- [AIM OF THE TASK]:
Look below for the line that has "### Scenario 2: Viewing Visit Details". Set down the lines from there through the line that has "7. User clicks", exactly as written.

- [SUPPLIED MATERIAL]:
======

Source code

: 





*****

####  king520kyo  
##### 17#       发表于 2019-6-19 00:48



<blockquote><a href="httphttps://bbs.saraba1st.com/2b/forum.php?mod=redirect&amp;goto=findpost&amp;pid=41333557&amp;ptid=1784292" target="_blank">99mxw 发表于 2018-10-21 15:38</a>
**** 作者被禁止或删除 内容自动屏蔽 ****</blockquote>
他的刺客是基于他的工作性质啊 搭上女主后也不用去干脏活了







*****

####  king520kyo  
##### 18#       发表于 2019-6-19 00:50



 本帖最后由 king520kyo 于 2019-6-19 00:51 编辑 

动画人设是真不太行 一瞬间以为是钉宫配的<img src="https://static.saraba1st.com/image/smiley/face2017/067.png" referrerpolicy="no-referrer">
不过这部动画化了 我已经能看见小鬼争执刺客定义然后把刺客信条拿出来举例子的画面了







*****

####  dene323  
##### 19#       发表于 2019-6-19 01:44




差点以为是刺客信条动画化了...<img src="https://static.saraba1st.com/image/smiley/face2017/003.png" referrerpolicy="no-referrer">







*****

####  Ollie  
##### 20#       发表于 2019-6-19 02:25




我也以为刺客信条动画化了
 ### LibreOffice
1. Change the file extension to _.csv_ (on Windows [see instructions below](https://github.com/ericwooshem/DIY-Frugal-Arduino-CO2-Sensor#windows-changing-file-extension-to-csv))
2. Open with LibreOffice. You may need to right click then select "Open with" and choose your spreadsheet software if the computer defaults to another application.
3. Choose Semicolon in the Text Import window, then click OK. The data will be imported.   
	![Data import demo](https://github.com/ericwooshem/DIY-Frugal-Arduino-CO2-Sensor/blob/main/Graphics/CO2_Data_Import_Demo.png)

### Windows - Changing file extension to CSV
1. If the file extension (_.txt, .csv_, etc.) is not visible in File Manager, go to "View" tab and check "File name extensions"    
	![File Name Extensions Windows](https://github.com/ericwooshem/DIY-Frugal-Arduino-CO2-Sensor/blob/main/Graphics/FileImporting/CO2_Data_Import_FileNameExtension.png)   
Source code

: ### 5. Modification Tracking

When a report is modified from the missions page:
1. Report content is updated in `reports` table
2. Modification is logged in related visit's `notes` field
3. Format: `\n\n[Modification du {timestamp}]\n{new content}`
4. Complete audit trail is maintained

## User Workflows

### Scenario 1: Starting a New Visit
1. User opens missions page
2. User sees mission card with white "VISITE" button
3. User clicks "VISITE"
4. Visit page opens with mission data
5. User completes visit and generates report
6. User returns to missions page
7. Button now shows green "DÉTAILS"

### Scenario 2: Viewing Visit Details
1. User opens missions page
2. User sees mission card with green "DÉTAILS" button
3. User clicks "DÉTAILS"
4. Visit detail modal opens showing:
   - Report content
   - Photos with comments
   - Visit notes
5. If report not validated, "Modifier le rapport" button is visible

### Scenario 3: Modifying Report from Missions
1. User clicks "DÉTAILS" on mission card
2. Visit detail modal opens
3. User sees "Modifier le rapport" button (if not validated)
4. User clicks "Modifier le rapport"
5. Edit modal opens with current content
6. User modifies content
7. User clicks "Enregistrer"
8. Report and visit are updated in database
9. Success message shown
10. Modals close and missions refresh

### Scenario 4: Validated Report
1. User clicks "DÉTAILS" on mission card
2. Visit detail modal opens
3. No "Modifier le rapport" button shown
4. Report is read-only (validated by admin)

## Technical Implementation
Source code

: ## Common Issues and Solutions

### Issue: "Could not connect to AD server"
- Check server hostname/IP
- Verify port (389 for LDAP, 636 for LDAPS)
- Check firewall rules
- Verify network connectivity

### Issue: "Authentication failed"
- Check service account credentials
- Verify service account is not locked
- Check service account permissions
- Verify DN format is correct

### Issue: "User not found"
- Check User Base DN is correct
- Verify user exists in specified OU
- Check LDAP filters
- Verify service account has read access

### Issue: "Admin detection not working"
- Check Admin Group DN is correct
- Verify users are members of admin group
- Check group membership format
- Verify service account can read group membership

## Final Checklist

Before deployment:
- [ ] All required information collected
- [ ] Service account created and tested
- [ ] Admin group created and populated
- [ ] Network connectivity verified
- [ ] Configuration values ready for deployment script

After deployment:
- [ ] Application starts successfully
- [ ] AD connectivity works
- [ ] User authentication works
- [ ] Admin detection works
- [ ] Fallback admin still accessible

======

- [TASK OUTPUT]:
### Scenario 2: Viewing Visit Details
1. User opens missions page
2. User sees mission card with green "DÉTAILS" button
3. User clicks "DÉTAILS"
4. Visit detail modal opens showing:
   - Report content
   - Photos with comments
   - Visit notes
5. If report not validated, "Modifier le rapport" button is visible

### Scenario 3: Modifying Report from Missions
1. User clicks "DÉTAILS" on mission card
2. Visit detail modal opens
3. User sees "Modifier le rapport" button (if not validated)
4. User clicks "Modifier le rapport"
5. Edit modal opens with current content
6. User modifies content
7. User clicks "Enregistrer"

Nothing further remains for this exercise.